-- Opening Marker --

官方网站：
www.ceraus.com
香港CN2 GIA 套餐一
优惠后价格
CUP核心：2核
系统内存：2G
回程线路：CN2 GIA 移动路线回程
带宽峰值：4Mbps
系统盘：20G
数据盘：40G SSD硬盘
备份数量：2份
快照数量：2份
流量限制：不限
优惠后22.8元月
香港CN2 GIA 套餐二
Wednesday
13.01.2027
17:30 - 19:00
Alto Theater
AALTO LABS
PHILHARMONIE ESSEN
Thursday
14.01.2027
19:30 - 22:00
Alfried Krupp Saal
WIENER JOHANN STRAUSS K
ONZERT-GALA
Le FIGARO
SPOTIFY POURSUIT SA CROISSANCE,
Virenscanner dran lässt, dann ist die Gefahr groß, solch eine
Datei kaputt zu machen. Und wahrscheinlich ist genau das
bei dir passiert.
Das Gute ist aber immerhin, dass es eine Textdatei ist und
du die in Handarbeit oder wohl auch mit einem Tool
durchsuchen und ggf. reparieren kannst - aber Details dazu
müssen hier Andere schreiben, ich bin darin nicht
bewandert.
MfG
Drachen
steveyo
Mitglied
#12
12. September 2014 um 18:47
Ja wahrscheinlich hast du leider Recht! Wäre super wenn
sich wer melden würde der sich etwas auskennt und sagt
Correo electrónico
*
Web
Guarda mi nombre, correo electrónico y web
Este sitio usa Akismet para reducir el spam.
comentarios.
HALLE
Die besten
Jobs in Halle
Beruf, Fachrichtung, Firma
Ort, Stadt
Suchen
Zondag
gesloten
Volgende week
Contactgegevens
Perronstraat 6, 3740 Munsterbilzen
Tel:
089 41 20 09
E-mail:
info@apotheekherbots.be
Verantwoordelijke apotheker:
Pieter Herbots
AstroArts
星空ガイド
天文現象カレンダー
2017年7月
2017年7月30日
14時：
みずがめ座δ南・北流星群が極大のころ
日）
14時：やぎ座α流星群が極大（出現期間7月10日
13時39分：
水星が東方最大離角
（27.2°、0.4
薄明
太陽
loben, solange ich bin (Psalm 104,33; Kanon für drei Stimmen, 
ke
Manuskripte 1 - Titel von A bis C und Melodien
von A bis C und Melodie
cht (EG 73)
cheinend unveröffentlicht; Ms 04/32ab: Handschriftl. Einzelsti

-- Closing Marker --

Reproduce every line of the entries above character for character, in their original order and without any changes.

### Response below
官方网站：
www.ceraus.com
香港CN2 GIA 套餐一
优惠后价格
CUP核心：2核
系统内存：2G
回程线路：CN2 GIA 移动路线回程
带宽峰值：4Mbps
系统盘：20G
数据盘：40G SSD硬盘
备份数量：2份
快照数量：2份
流量限制：不限
优惠后22.8元月
香港CN2 GIA 套餐二
Wednesday
13.01.2027
17:30 - 19:00
Alto Theater
AALTO LABS
PHILHARMONIE ESSEN
Thursday
14.01.2027
19:30 - 22:00
Alfried Krupp Saal
WIENER JOHANN STRAUSS K
ONZERT-GALA
Le FIGARO
SPOTIFY POURSUIT SA CROISSANCE,
Virenscanner dran lässt, dann ist die Gefahr groß, solch eine
Datei kaputt zu machen. Und wahrscheinlich ist genau das
bei dir passiert.
Das Gute ist aber immerhin, dass es eine Textdatei ist und
du die in Handarbeit oder wohl auch mit einem Tool
durchsuchen und ggf. reparieren kannst - aber Details dazu
müssen hier Andere schreiben, ich bin darin nicht
bewandert.
MfG
Drachen
steveyo
Mitglied
#12
12. September 2014 um 18:47
Ja wahrscheinlich hast du leider Recht! Wäre super wenn
sich wer melden würde der sich etwas auskennt und sagt
Correo electrónico
*
Web
Guarda mi nombre, correo electrónico y web
Este sitio usa Akismet para reducir el spam.
comentarios.
HALLE
Die besten
Jobs in Halle
Beruf, Fachrichtung, Firma
Ort, Stadt
Suchen
Zondag
gesloten
Volgende week
Contactgegevens
Perronstraat 6, 3740 Munsterbilzen
Tel:
089 41 20 09
E-mail:
info@apotheekherbots.be
Verantwoordelijke apotheker:
Pieter Herbots
AstroArts
星空ガイド
天文現象カレンダー
2017年7月
2017年7月30日
14時：
みずがめ座δ南・北流星群が極大のころ
日）
14時：やぎ座α流星群が極大（出現期間7月10日
13時39分：
水星が東方最大離角
（27.2°、0.4
薄明
太陽
loben, solange ich bin (Psalm 104,33; Kanon für drei Stimmen, 
ke
Manuskripte 1 - Titel von A bis C und Melodien
von A bis C und Melodie
cht (EG 73)
cheinend unveröffentlicht; Ms 04/32ab: Handschriftl. Einzelsti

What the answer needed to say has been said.